Fake weird things: the businesses-in-movies-inspired shirts of Last Exit to Nowhere, fake high school sports shirts for Lovecraftian towns (like “Dunwich Warlocks”) ….

Along the way, I have made handmade T-shirts, usually my drawing on a shirt with Sharpee markets, or friends have made homemade silkscreens or vinyl cut shirts for me, either from my design or designs inspired by me—but there has NEVER been a tie-dye shirt in my collection. Never. Even when I would go to Grateful Dead shows... Then I wore paisley...

Over time, my relationship with my T-shirts has become personal. It has to be personal with me now: what does this shirt mean to me and my life? 

[Something I noticed: Some of my “meh” shirts becoming all-time faves once I’ve cut their sleeves off. With sleeves, they were boring, suburban, pathetic-in-a-trying-too-hard way; now, they’re industrial bad ass! Having tattoos with a sleeveless cut-off T-shirt helps: Punk Rock!

So, for a long time, despite the DEEP and BITING pangs of needing the retail therapy of buying a shirt (which is probably why I plunged so deep into the retail therapy of book buying at the end of 2020), I bought nothing. I certainly don’t need any more T-shirts as articles of clothing; I have enough.

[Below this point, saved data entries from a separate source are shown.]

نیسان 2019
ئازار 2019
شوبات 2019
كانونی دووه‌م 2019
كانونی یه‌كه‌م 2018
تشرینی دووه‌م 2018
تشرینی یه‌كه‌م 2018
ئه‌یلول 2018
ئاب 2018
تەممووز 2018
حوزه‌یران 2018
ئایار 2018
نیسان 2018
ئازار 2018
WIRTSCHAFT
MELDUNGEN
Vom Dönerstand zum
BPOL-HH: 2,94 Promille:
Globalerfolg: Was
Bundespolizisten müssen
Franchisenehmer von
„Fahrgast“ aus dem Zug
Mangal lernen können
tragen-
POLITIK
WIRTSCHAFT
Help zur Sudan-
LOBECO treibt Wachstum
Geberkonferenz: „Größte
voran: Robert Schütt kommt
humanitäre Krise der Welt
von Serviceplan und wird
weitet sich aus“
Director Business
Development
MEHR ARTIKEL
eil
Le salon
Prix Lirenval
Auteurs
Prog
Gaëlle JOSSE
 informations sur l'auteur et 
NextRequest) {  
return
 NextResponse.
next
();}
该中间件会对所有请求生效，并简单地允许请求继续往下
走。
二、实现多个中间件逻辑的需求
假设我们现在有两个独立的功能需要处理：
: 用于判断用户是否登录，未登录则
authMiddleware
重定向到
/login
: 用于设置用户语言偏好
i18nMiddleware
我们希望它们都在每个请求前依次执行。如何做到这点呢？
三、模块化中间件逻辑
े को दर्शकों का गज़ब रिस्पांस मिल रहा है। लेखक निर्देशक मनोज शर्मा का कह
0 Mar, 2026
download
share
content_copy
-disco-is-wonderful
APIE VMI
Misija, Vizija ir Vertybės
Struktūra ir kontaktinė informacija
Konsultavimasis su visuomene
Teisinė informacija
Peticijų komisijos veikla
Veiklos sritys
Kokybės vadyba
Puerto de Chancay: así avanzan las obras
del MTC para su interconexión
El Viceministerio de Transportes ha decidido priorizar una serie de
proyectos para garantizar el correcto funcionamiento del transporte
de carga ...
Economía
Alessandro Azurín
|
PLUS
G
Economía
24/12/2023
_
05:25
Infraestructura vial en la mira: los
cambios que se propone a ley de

Slightly influenced by the great Naomi Klein’s “No Logo,” I also didn’t want to just buy someone else’s stuff to promote, no matter how much I may believe in it (Go, Mets!). 

So, what to do?


My long-suffering wife showed me the way when she introduced me to the fab kids at Maximum Graphics, over on Amsterdam Avenue. Interestingly, at the same time I learned of these guys, I had been teaching myself Paint 3D to expand my Felix-the-Cat-like bag of tricks, and more importantly, not go insane from being trapped inside due to COVID. 

In the business world—where if there was any justice, Lerner International Enterprises would be S&P Number One! —we call this SYNERGY.
Say it along with me: Sinner-Gee.
It may sound like a dish at your favorite Indian food restaurant, but it’s a business strategy!
Yes, it’s a bold new concept reinvigorating the American marketplace…. (BULLcough, coughshit.)

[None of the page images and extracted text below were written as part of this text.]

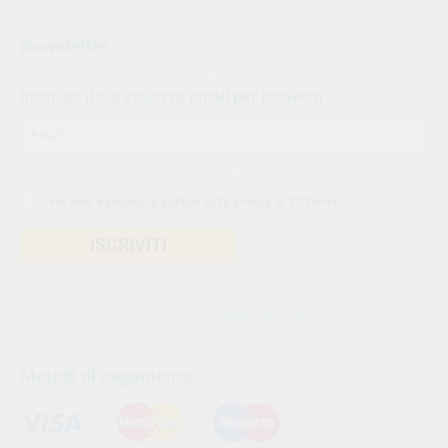
Newsletter
Iscriviti alla nostra newsletter e resta aggiornato.
Inserisci il tuo indirizzo email per iscriverti
Indica il tuo indirizzo email per iscriverti. Es. abc@xyz.com
Ho letto e accetto la
politica sulla privacy di VS Dental
. *
ISCRIVITI
Utilizziamo Sendinblue come nostra piattaforma di marketing. Cliccando
qui sotto per inviare questo modulo, sei consapevole e accetti che le
informazioni che hai fornito verranno trasferite a Sendinblue per il
trattamento conformemente alle loro
condizioni d'uso
Metodi di pagamento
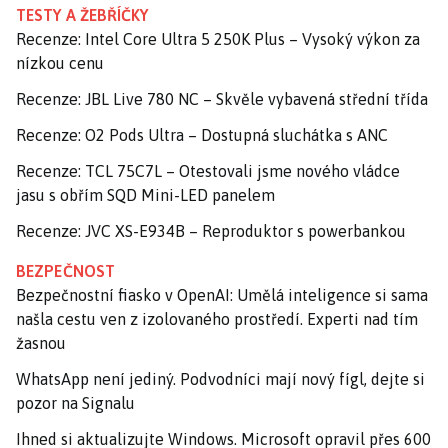
TESTY A ŽEBŘÍČKY
Recenze: Intel Core Ultra 5 250K Plus – Vysoký výkon za
nízkou cenu
Recenze: JBL Live 780 NC – Skvěle vybavená střední třída
Recenze: O2 Pods Ultra – Dostupná sluchátka s ANC
Recenze: TCL 75C7L – Otestovali jsme nového vládce
jasu s obřím SQD Mini-LED panelem
Recenze: JVC XS-E934B – Reproduktor s powerbankou
BEZPEČNOST
Bezpečnostní fiasko v OpenAI: Umělá inteligence si sama
našla cestu ven z izolovaného prostředí. Experti nad tím
žasnou
WhatsApp není jediný. Podvodníci mají nový fígl, dejte si
pozor na Signalu
Ihned si aktualizujte Windows. Microsoft opravil přes 600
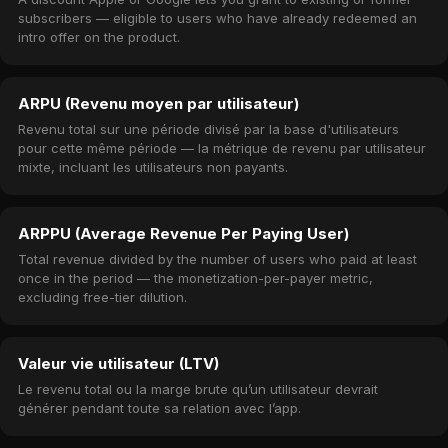
subscribers — eligible to users who have already redeemed an
intro offer on the product.
ARPU (Revenu moyen par utilisateur)
Revenu total sur une période divisé par la base d'utilisateurs
pour cette même période — la métrique de revenu par utilisateur
mixte, incluant les utilisateurs non payants.
ARPPU (Average Revenue Per Paying User)
Total revenue divided by the number of users who paid at least
once in the period — the monetization-per-payer metric,
excluding free-tier dilution.
Valeur vie utilisateur (LTV)
Le revenu total ou la marge brute qu’un utilisateur devrait
générer pendant toute sa relation avec l’app.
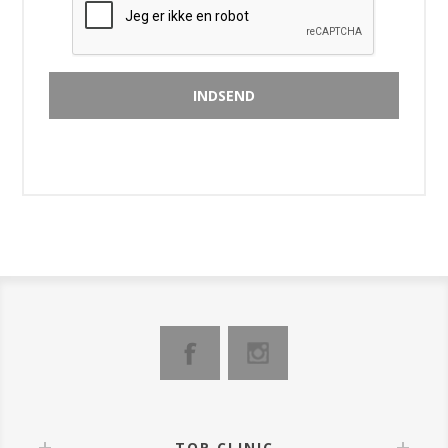
TOP CLINIC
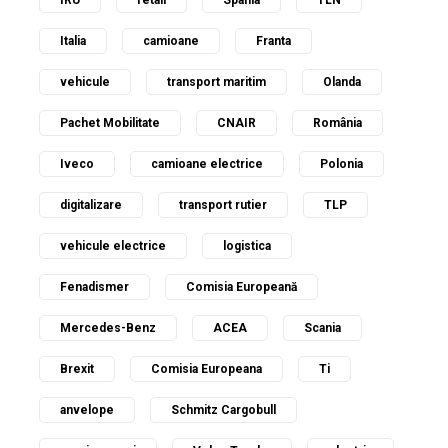
IRU
retail
Spania
TLN
Italia
camioane
Franta
vehicule
transport maritim
Olanda
Pachet Mobilitate
CNAIR
România
Iveco
camioane electrice
Polonia
digitalizare
transport rutier
TLP
vehicule electrice
logistica
Fenadismer
Comisia Europeană
Mercedes-Benz
ACEA
Scania
Brexit
Comisia Europeana
Ti
anvelope
Schmitz Cargobull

That editorial sarcasm out of the way…


The discovery of MaxGraf at the same time as the revitalization of my hobbyist career as a collagist (I used to make some GREAT collages out with scissors and glue!) was quite opportune, and I took advantage of the shop’s website’s easy graphics interface.

I’ve been making myself some shirts! 

For the elaborateness that Maximum Graphics delivers, their prices are terrifically reasonable, and I’ve used shirts as gifts already, with more on the way. 


Well, I can only hope my hard work can rid myself of THE FEAR. (Got a job? I’m getting thisclose to driving nitro over the Andes in an attempt at a paycheck…) But maybe I’ll be a little more confident knowing that my chest is covered in a customized, one-of-a-kind Lerner International Enterprises T-shirts: “Our Sorcerers Work 24/7/666!”

P.S. Yeah-yeah-yeah on the copyright violation stuff. I’m not making these shirts for money; I’m making them for my mental health. Nor am I disrupting/disfiguring/warping any of my swiped images in an overtly nasty way. And I need a job! Want me to stop making these crazy shirts? Gimme a job!